Tuesday, April 26, 2011

Snakehead Encounters of the Strange Kind

***Warning: graphic dead fish images attached ***

Wow, where to start. Fished the eddies around Chain Bridge today. Immediately getting to the water there was a huge snakehead just lazily hanging out in the shallow water. I was able to touch it with my net and it swam off. For the next several hours the snakeheads rose and gulped or sipped air in front of us. They came up from the murky depths and took in some air like an alligator and then slowly sank bakd. Some came up literally under our feet, inches from the rocks we were standing on. They showed no fear of humans or rocks.

I threw a rock at one to see what would happen and all of the herring around it darted off and the snakehead just sat there. I threw another rock near it and nothing. The third rock made the fish lazily turn to the right and glide into deeper water.

We threw everything at them from Closuers to poppers and nymphs and streamers. I had one come up next to a popper which looked like it wanted to eat but now think it was just breathing. I foul hooked one in the tail as I was stripping in my line (used both sink tip and float). They showed no interest.

Not long after a guy showed up with one of those cast nets and tossed it in / sight cast the thing. Sure enough he pulled out 2 snakeheads in the first try. The smallest was well over 24" and is pictured next to my bat. The next toss out he pulled one in that was the biggest I have ever seen. It was longer than my arm and made the one at the casting call look minute. He used my aluminum bat to kill the thing. It took half a dozen hits before the skull caved in. The sound would be similar to someone hitting a line drive with an aluminum bat, it was loud or imagine taking a baseball bat to a stop sign. Call it cruel but we put the thing out of misery reasonably fast compared to where most food comes from. Unreal. The fish was then gutted to make it lighter for him to haul out of the river. Everyone took turns posing with the fish.

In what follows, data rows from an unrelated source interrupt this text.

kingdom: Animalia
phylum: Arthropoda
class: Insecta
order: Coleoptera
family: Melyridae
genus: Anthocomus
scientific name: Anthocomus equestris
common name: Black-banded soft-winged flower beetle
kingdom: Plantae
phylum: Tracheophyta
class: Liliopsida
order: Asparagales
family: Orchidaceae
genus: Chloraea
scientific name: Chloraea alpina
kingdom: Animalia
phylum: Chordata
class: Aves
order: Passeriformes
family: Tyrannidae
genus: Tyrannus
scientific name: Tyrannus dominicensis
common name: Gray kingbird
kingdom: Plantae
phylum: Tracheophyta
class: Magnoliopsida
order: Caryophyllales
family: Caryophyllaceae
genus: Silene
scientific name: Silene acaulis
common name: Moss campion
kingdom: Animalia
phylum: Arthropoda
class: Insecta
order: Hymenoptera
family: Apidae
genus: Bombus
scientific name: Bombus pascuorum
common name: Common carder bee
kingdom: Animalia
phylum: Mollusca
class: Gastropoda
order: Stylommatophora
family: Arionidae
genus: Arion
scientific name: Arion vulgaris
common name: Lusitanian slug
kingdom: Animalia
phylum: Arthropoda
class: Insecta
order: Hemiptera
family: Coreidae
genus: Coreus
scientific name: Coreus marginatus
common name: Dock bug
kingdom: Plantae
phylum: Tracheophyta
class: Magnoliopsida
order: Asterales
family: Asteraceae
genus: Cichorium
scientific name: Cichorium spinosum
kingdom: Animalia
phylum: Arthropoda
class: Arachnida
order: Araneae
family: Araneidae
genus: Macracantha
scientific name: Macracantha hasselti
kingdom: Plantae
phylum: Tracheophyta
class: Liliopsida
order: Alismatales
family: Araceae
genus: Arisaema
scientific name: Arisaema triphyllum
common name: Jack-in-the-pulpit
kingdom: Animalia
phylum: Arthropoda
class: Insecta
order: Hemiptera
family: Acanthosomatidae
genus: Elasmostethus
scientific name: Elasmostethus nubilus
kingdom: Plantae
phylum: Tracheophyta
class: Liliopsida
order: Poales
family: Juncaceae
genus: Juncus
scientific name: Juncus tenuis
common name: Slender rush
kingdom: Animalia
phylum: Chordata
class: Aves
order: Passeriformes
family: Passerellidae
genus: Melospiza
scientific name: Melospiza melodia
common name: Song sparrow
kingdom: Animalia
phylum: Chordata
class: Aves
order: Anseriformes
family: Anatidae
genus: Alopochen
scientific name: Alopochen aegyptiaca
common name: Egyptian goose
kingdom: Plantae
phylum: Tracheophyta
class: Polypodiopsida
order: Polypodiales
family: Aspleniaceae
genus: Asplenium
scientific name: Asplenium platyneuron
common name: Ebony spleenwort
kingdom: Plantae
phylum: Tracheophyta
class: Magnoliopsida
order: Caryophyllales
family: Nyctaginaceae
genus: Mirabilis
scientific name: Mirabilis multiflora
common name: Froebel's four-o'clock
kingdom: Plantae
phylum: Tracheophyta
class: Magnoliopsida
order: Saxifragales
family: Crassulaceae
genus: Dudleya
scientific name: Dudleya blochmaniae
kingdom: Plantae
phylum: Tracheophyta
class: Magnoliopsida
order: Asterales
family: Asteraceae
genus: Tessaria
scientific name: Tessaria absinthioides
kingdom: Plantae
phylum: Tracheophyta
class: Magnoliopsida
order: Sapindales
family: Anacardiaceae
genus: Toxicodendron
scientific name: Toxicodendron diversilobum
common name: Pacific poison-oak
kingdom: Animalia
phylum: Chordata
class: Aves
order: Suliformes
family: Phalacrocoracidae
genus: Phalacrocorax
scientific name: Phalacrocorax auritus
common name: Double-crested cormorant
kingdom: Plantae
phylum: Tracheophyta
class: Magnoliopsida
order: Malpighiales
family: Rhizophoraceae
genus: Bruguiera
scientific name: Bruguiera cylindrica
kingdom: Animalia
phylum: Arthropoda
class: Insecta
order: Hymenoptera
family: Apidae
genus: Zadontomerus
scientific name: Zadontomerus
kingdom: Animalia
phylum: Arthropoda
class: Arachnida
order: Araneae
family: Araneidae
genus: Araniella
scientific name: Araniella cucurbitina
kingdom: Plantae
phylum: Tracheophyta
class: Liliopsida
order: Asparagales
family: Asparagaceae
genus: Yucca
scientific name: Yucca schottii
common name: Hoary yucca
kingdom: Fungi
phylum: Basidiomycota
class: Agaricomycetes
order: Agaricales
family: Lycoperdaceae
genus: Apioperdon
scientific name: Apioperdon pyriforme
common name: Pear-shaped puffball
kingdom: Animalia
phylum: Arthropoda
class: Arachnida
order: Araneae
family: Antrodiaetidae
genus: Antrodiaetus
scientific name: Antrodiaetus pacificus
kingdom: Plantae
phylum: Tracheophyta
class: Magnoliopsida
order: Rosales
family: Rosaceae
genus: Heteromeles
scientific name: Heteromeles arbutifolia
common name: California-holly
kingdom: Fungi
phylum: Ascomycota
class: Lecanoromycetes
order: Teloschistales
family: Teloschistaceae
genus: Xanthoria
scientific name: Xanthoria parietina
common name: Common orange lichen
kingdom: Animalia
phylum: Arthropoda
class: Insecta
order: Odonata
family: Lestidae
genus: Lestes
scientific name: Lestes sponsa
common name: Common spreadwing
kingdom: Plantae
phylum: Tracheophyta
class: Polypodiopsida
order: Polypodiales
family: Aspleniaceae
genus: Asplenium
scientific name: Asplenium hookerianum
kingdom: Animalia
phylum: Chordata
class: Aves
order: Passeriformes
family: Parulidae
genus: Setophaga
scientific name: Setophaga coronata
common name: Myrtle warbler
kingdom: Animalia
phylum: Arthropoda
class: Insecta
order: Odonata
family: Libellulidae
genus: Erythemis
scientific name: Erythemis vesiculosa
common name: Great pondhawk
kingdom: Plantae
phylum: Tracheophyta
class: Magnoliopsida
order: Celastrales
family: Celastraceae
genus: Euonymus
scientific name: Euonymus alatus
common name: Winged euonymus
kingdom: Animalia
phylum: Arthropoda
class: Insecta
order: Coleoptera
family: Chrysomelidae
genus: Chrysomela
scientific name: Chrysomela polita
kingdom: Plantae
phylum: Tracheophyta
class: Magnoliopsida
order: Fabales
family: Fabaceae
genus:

The fish was a female and full of eggs. Tiny, smaller than a poppy seed, and bright yellow. The stomach was completely empty except for one tiny little bone. I don't eat fish and have not cut one open since bio lab in college so I"m not too familiar with their insides. This one was strange indeed. I didn't recognize any of its internal organ system.

The big snakehead was secreting so much mucous that the sand on its body was being washed off. That is nasty. 

So do females do not eat this time of year while spawning? That would answer why they would not take a fly after 3 hours of casting (I caught plenty of herring, A. shad, and gizzards-one of the biggest I have ever caught, and the white perch were thick).

So it was a great learning experience for me to be out and seeing all of those fish coming up for air, rather gingerly and sipping rather than gulping, and then going back down. Lets hope these fish start taking flies and stop being such a mystery to the fly angler.



Schooling herring. Max with Shad.
White perch are in.

Max with the BIGGEST gizzard shad I have ever seen.


Holt with the small snakehead. Thats right, this is the small one.
Max with the small one.
Snakehead bashing time.
Beautiful color patterns on them.
Holt with his dinner.

Check out the chompers on this one.


Egg sacks from the (gravid) female.

Egg sacs next to dollar bill for measurement.